Tous ses livres de poésie sont majoritairement ceux qu’elles a achetés durant ses études à l’Université, agrémentés par ses trouvailles au fil du temps. Ce sont de grands auteurs reconnus et publiés par la prestigieuse maison d’édition Poésie / Gallimard. Hugo, un de ses auteurs préférés. Baudelaire et Rimbaud. Nelligan, qu’elle a découvert il y a peu, le Camille Claudel de la poésie. D’ailleurs Camille est la sœur du poète Paul Claudel. Singuliers destins d’un poète admis à l’Académie française et de sa sœur sculptrice de génie, internée contre son gré les 30 dernières années de sa vie et rejetée par sa famille.

Elle s’égare dans les méandres de sa pensée et de ses préoccupations. Revenons à son programme du jour : passer chez les bouquinistes pour trouver des livres de poétesses. Et flâner un peu en ville, peut-être, à la recherche de ces brins de nouveautés qui éclairent l’existence, comme des petits bouts de laine rouge entre les gens, qui tissent une jolie écharpe de rencontres en rencontres, à chaque fois que l’on se dévoile un peu davantage.

Tiens, sa boutique du livre préférée est ouverte, à la Rue des Chavannes. Pendant longtemps, cette échoppe a été tenue par une femme. Elle aimait bien s’y rendre et trouver des trésors littéraires inattendus. Depuis peu (on parle d’années malgré tout), c’est un homme qui a repris l’affaire et qui l’anime de manifestations littéraires toutes plus colorées les unes que les autres. C’est frais et ça redonne vie à une littérature parfois un peu oubliée. Un poète qui déclame, un écrivain qui lit, c’est peut-être aussi ça l’avenir de la littérature.

Quand on pénètre à l’intérieur, on a l’impression d’entrer dans une caverne d’Ali Baba littéraire. On franchit la porte et on se retrouve dans un très long couloir rempli d’étagères de part et d’autre. Des murs-étagères ou des étagères qui sont devenues des murs, on ne sait plus trop. Bien entendu remplies de livres de tous les genres, cela va de soi, on hésite presque à le dire. La poésie se trouve au début à gauche en entrant, une place de choix.

C’est un peu sombre et cela ajoute encore au mystère de la découverte des livres peu ou moins courants. Quand on parvient au centre névralgique, il y a encore 2 salles pleines de livres. Que de fois n’y a-t-elle pas attrapé un ouvrage oublié ou jamais lu. Elle sait qu’elle a plus de plaisir à lire un livre déjà aimé (ou détesté peut-être). Elle le sauve et préserve la planète aussi comme ça.
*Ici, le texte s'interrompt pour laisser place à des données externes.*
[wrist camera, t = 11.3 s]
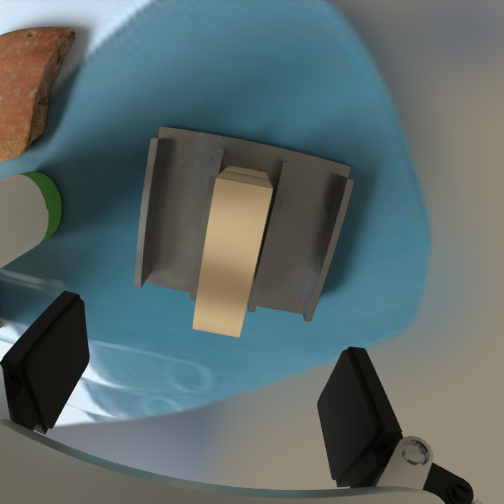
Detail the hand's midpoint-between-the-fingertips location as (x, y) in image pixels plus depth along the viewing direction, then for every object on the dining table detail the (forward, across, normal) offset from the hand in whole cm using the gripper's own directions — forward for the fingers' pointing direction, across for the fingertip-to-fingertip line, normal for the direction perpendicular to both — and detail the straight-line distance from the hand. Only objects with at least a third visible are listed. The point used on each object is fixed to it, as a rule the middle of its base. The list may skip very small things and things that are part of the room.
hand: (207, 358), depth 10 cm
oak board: (+18, 0, +1) cm, 18 cm away
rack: (+19, -1, +1) cm, 19 cm away
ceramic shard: (+21, +28, -10) cm, 36 cm away
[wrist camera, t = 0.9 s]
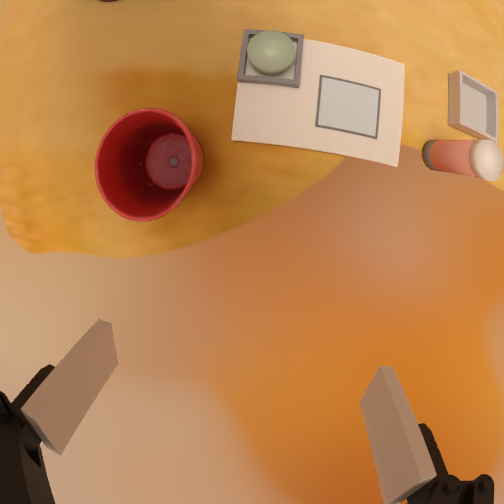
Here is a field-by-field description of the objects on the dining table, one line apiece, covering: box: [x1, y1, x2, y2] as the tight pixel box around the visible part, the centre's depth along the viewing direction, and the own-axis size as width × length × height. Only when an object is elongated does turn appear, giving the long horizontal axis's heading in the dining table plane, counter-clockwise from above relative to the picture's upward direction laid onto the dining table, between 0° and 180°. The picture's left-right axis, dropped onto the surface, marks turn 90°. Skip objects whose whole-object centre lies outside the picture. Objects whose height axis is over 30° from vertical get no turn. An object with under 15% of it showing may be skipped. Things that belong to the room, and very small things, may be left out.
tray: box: [448, 70, 498, 143], centre depth 24 cm, size 8×8×3 cm
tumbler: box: [422, 140, 503, 181], centre depth 23 cm, size 4×4×12 cm
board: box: [231, 29, 404, 167], centre depth 27 cm, size 14×20×3 cm
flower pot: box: [95, 108, 204, 221], centre depth 28 cm, size 11×11×10 cm
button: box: [247, 31, 295, 74], centre depth 24 cm, size 5×5×2 cm
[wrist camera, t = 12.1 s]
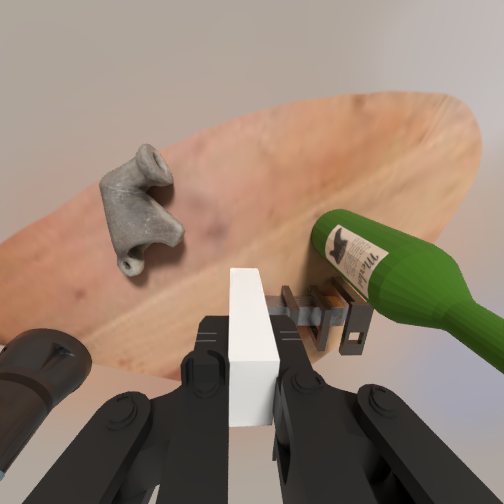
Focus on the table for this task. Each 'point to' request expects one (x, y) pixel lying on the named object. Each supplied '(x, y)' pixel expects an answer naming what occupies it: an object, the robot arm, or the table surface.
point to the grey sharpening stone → (309, 309)
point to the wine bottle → (408, 280)
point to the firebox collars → (354, 322)
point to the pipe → (138, 209)
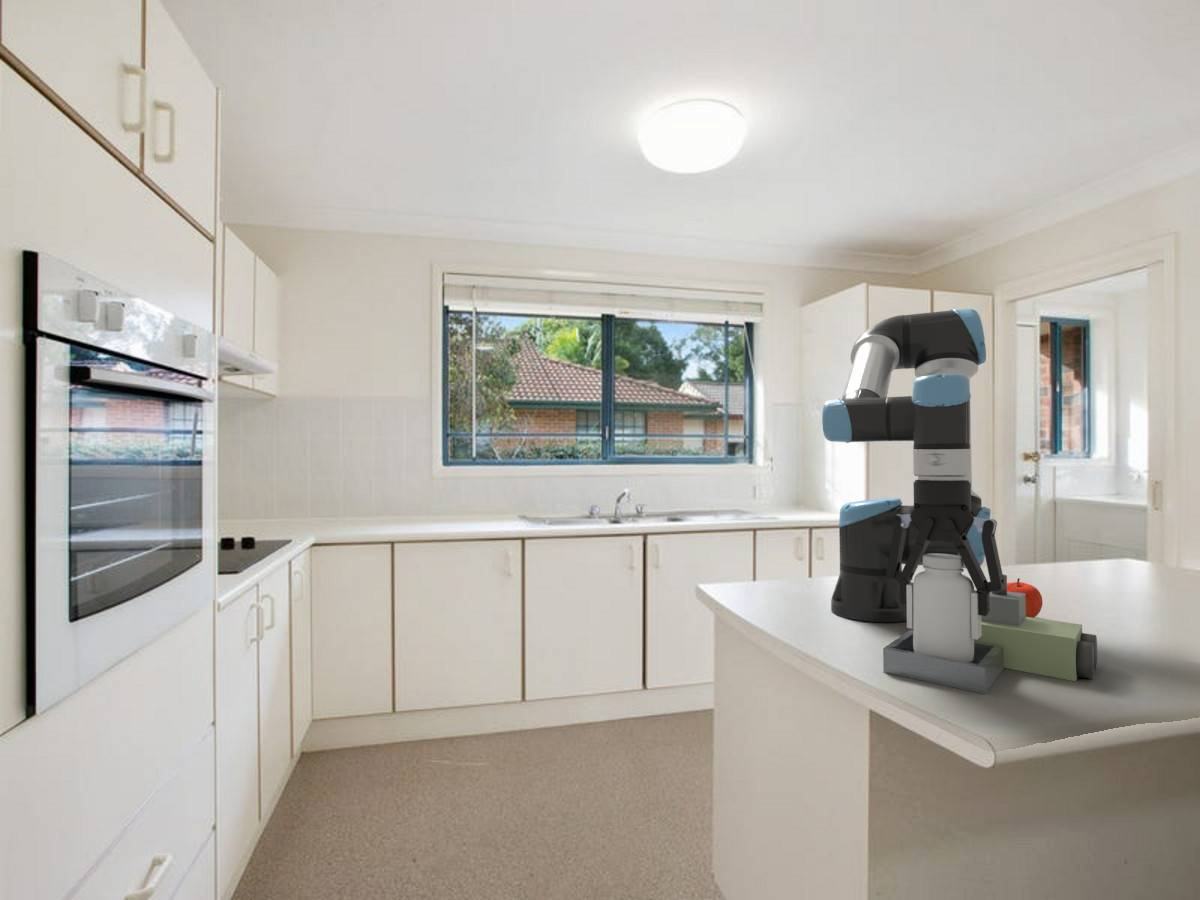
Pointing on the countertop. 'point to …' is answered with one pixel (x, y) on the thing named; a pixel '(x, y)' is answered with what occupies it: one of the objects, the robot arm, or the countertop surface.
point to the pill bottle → (943, 609)
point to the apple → (1028, 597)
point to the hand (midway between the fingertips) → (943, 631)
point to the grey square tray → (945, 665)
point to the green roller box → (1037, 639)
Elle a déniché quelques nouveaux livres de poésie, mais peu de poétesses. C’est vraiment le reflet de la société. Elle decide alors de se rendre dans l’autre boutique de livres, plutôt des anciens et recherchés. Le constat est identique, il faut chercher les poétesses avec une loupe de géant. Elle repart malgré tout avec un joli butin : des recueils de poésie de Mousse Boulanger, Pierrette Micheloud (même le correcteur orthographique pense au masculin et ne connaît ni le mot sculptrice, ni le prénom Pierrette), Francine Clavien et une belle édition de 1934 de la poésie d’Alice de Chambrier.